Regressemos a Maio de 2015. De acordo com a directora provincial da Indústria, Geologia e Minas, Paula Joaquim, os primeiros resultados da prospecção iniciada em 2012, naquela zona, a sul de Angola, apontam para a existência de ouro de qualidade e em quantidade, sinais que considerou bastante animadores.

“A geologia e minas está a contribuir para o processo de diversificação da economia nacional, e com a exploração de ouro na região da Jamba deverá participar no crescimento do país, o que poderá fazer esquecer a queda do preço do petróleo no mercado internacional”, referiu nessa data a responsável.

Paula Joaquim garantiu a existência de mão-de-obra capacitada para trabalhar no projecto e a eventual contratação de mais quadros.

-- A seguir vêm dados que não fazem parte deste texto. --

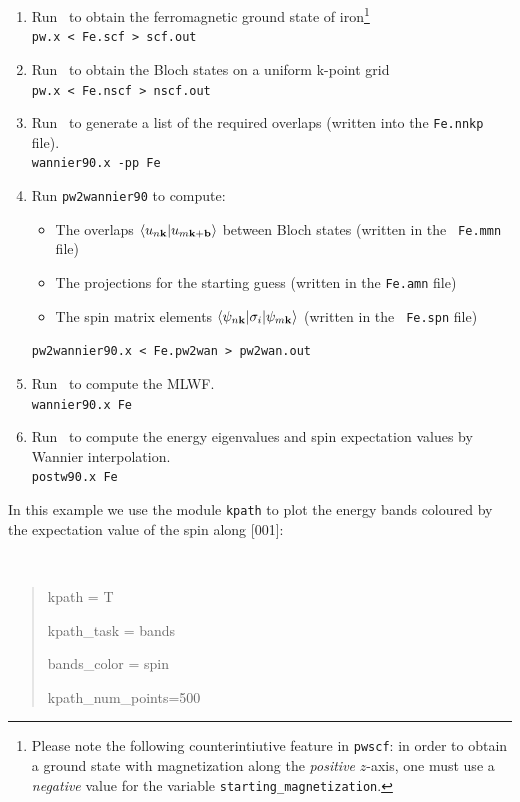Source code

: \documentclass[a4paper,11pt,twoside]{article}
\begin{document}
\begin{enumerate}
\item Run \pwscf\ to obtain the ferromagnetic ground state of
  iron\footnote{Please note the following counterintiutive feature in
    {\tt pwscf}: in order to obtain a ground state with magnetization
    along the {\it positive} $z$-axis, one must use a {\it negative}
    value for the variable {\tt starting\_magnetization}.}\\
  {\tt pw.x < Fe.scf > scf.out}

\item Run \pwscf\ to obtain the Bloch states on a uniform k-point
  grid\\ 
{\tt pw.x < Fe.nscf > nscf.out}

\item Run \wannier\ to generate a list of the required overlaps (written
  into the {\tt Fe.nnkp} file).\\
{\tt wannier90.x -pp Fe}

\item Run {\tt pw2wannier90} to compute:
  \begin{itemize}
  \item{The overlaps $\langle u_{n{\bf k}}\vert u_{m{\bf k}+{\bf
          b}}\rangle$ between Bloch states (written in the {\tt
        Fe.mmn} file)}
    \item{The projections for the starting guess (written in the {\tt  Fe.amn} file)}
    \item{The spin matrix elements $\langle \psi_{n{\bf k}}\vert
        \sigma_i\vert \psi_{m{\bf k}}\rangle$ (written in the {\tt
          Fe.spn} file)}
  \end{itemize}
{\tt pw2wannier90.x < Fe.pw2wan > pw2wan.out}

\item Run \wannier\ to compute the MLWF.\\
{\tt wannier90.x Fe}

\item Run \postw\ to compute the energy eigenvalues and spin
  expectation values
  by Wannier interpolation.\\
  {\tt postw90.x Fe}

\end{enumerate}

 In this example we use the module {\tt kpath} to plot the energy
  bands coloured by the expectation value of the spin along [001]:
  {\tt
\begin{quote}
kpath = T

kpath\_task = bands

bands\_color = spin     

kpath\_num\_points=500
\end{quote} }
\end{document}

Sobre o processo de prospecção de ouro no município de Chipindo, igualmente naquela província, iniciado em 2014, a responsável disse que são satisfatórios os trabalhos decorridos até ao momento, sem adiantar mais pormenores.

Em Setembro de 2014, numa entrevista à agência Lusa, o ministro da Geologia e Minas, afirmou que a produção industrial de ouro em Angola, actualmente com projectos em fase de prospecção, deverá arrancar em 2017.

Francisco Queiroz frisou que o levantamento geológico-mineiro que está em curso em todo o país vai também permitir obter “muita informação” sobre a localização do potencial de ouro em Angola.

“O ouro será seguramente um dos minerais que vai surgir no ampara geológico de Angola, entre outros”, disse na altura o ministro, sublinhando a intensão de Angola se tornar num dos “principais” produtores no continente africano.

A aposta neste subsector mineiro motivou a criação, em Maio de 2014, da Agência Reguladora do Mercado de Ouro de Angola.

Vejamos agora o que hoje é dito. A exploração industrial de ouro em Angola deve arrancar, pela primeira vez, em 2018, nas minas de Mpopo, comuna de Chamutete, município da Jamba, província da Huíla.

O presidente do Conselho de Administração da Ferrangol, Diamantino de Azevedo, confirmou que a empreitada será levada a cabo pela Sociedade de Metais Preciosos de Angola (Somepa), uma empresa público-privada de capitais totalmente angolanos, incluindo da própria Ferrangol.

Diamantino de Azevedo aludiu à conclusão dos trabalhos de prospecção e à elaboração dos estudos de viabilidade e de impacto ambiental, passos imprescindíveis ao arranque da exploração.

Enquanto aguarda pela licença de exploração, o que poderá acontecer ainda este ano, a Somepa está a criar as condições técnicas e humanas para iniciar a operação.

“Estamos em crer que, do ponto de vista cronológico e tendo em conta, também, que o preço do ouro conhece, neste momento, uma relativa estabilidade, é possível o cumprimento desse prazo”, garantiu Diamantino de Azevedo.

Na fase mais avançada, a exploração de ouro nas minas de Mpopo criará 200 novos postos de trabalho.

Existem igualmente notícias de ocorrências de ouro no Chipindo, também na Huíla, onde a prospecção está ser conduzida pela empresa angolana Lafech.

Ainda em relação ao ouro, está em curso a preparação da documentação para a autorização da prospecção de cinco projectos na província de Cabinda. Em preparação estão, igualmente, projectos de prospecção do ouro nas províncias do Cuanza Norte e Moxico.

No segmento do cobre ganham relevância os projectos de prospecção em curso nas províncias do Cuanza Sul e Cuando Cubango.

O do Cuanza Sul deve arrancar com a produção a curto prazo, enquanto no do Cuando Cubango prosseguem os acertos para parcerias.

Quanto a projectos de prospecção de terras raras, Longonjo, na província do Huambo, aparece na primeira linha, numa parceria entre empresas privadas angolanas e uma australiana.

Ao nível do manganês, está em curso o alinhamento de parcerias para dois projectos no Cuanza Norte.

Igualmente, na mesma província, segue em diante o projecto de ferro da Cerca, uma parceria com um grupo chinês.